OpenAI’s free and easy-to-use ChatGPT helped to popularize the use of artificial intelligence (AI) among consumers.
ChatGPT and other large language AI models are powered in part by machine learning, a subfield of AI that makes it possible for computer programs to learn through the use of algorithms and statistical models.
As companies such as Alphabet’s Google (GOOG) and Microsoft (MSFT) continue to make headway in the development of AI, they hire hundreds of engineers specializing in machine learning. As demand for AI in popular, consumer-facing applications continues to grow, demand for machine learning engineers increases proportionally.
Pay can be very lucrative for the AI techs that create, train, and maintain machine learning programs. But just what exactly is machine learning, how can people find work in this rapidly growing field, and how much do machine learning engineer positions pay?
Related: How to invest in AI: From individual stocks to ETFs
What is machine learning?
Machine learning is a field of AI in which algorithms and statistical models are used to allow computers to learn from patterns and relationships in large sets of data such that they can formulate predictions or make decisions.
In ChatGPT, for example, the program learns from prior text to form succeeding text to create a complete sentence. Over time, the program receives a large number of similar inquiries, allowing it to learn from previous inputs and improve its responses.
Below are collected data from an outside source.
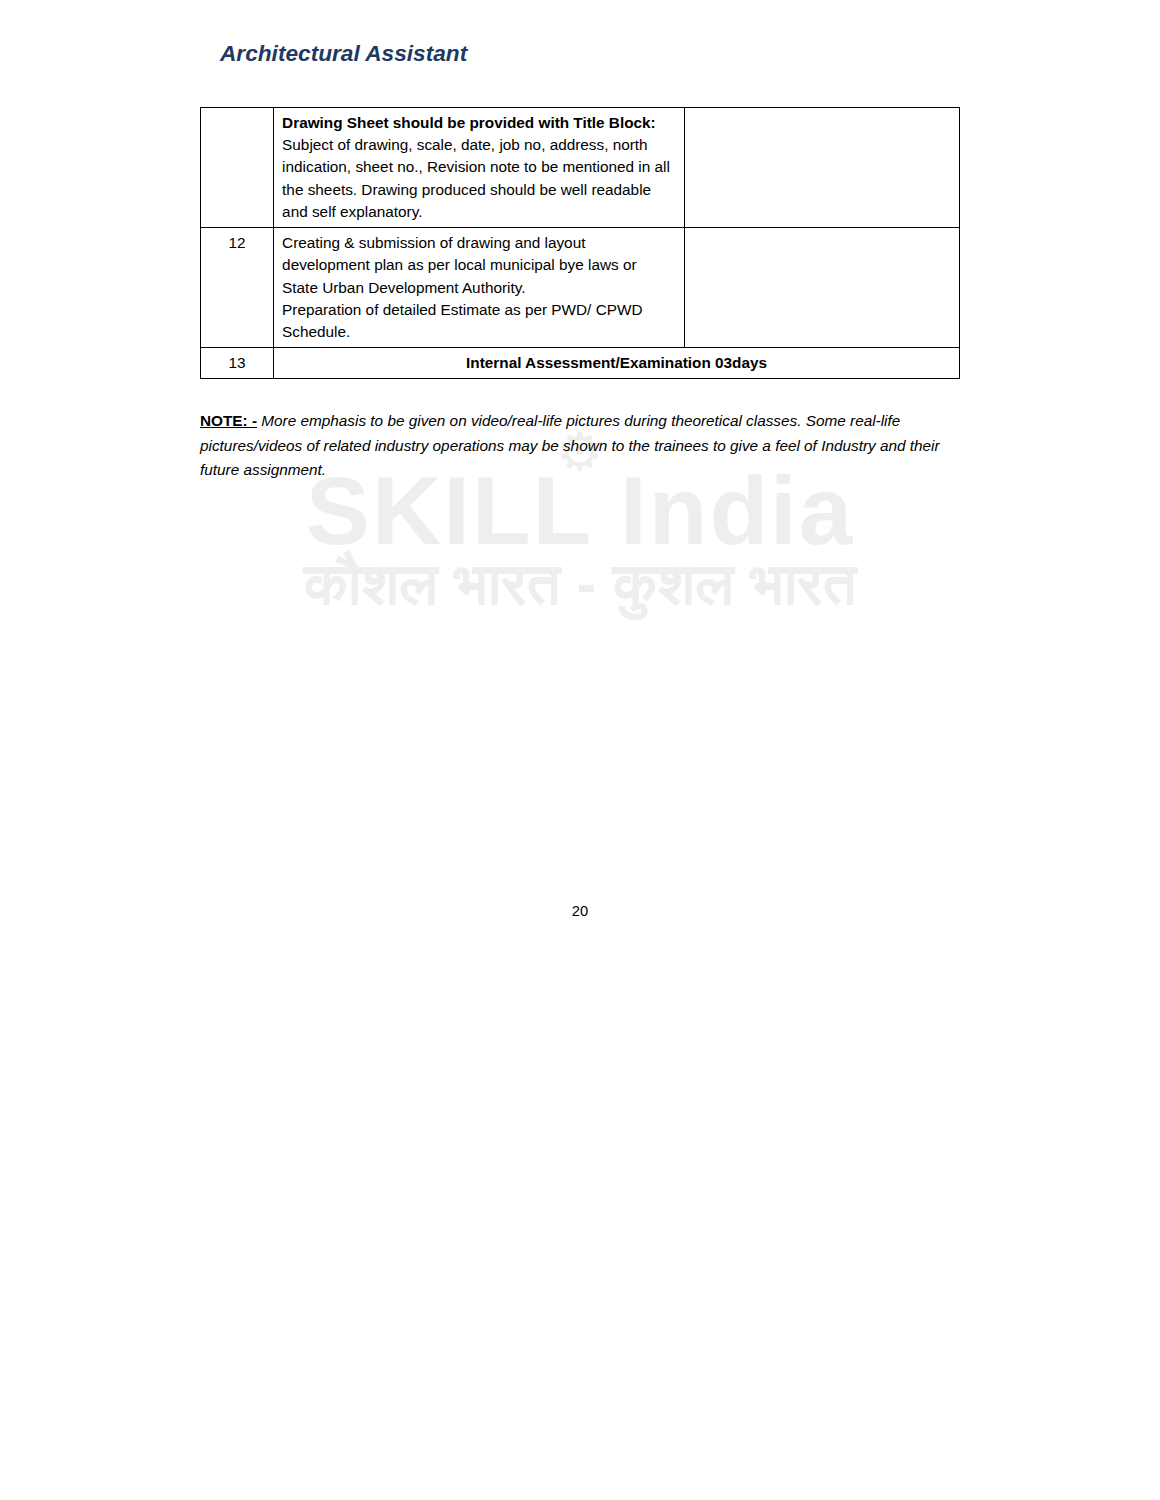⚙
SKILL India
कौशल भारत - कुशल भारत
Architectural Assistant
| | Drawing Sheet should be provided with Title Block: Subject of drawing, scale, date, job no, address, north indication, sheet no., Revision note to be mentioned in all the sheets. Drawing produced should be well readable and self explanatory. | |
| 12 | Creating & submission of drawing and layout development plan as per local municipal bye laws or State Urban Development Authority. Preparation of detailed Estimate as per PWD/ CPWD Schedule. | |
| 13 | Internal Assessment/Examination 03days |
NOTE: - More emphasis to be given on video/real-life pictures during theoretical classes. Some real-life pictures/videos of related industry operations may be shown to the trainees to give a feel of Industry and their future assignment.
20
Every time you use Apple’s (AAPL) Siri assistant to make an inquiry or engage the facial recognition software on your iPhone, the machine-learning algorithms that power these features incorporate this new data to improve future responses.
Similarly, Meta Platform’s Facebook (META) utilizes machine learning to monitor users’ activities to improve the individualization of its targeted advertising.
Machine learning has a wide range of applications and is used in many industries, including finance, healthcare, entertainment, and publishing. Automobile manufacturers like Tesla (TSLA) even use machine learning in the development of autonomous driving features in vehicles.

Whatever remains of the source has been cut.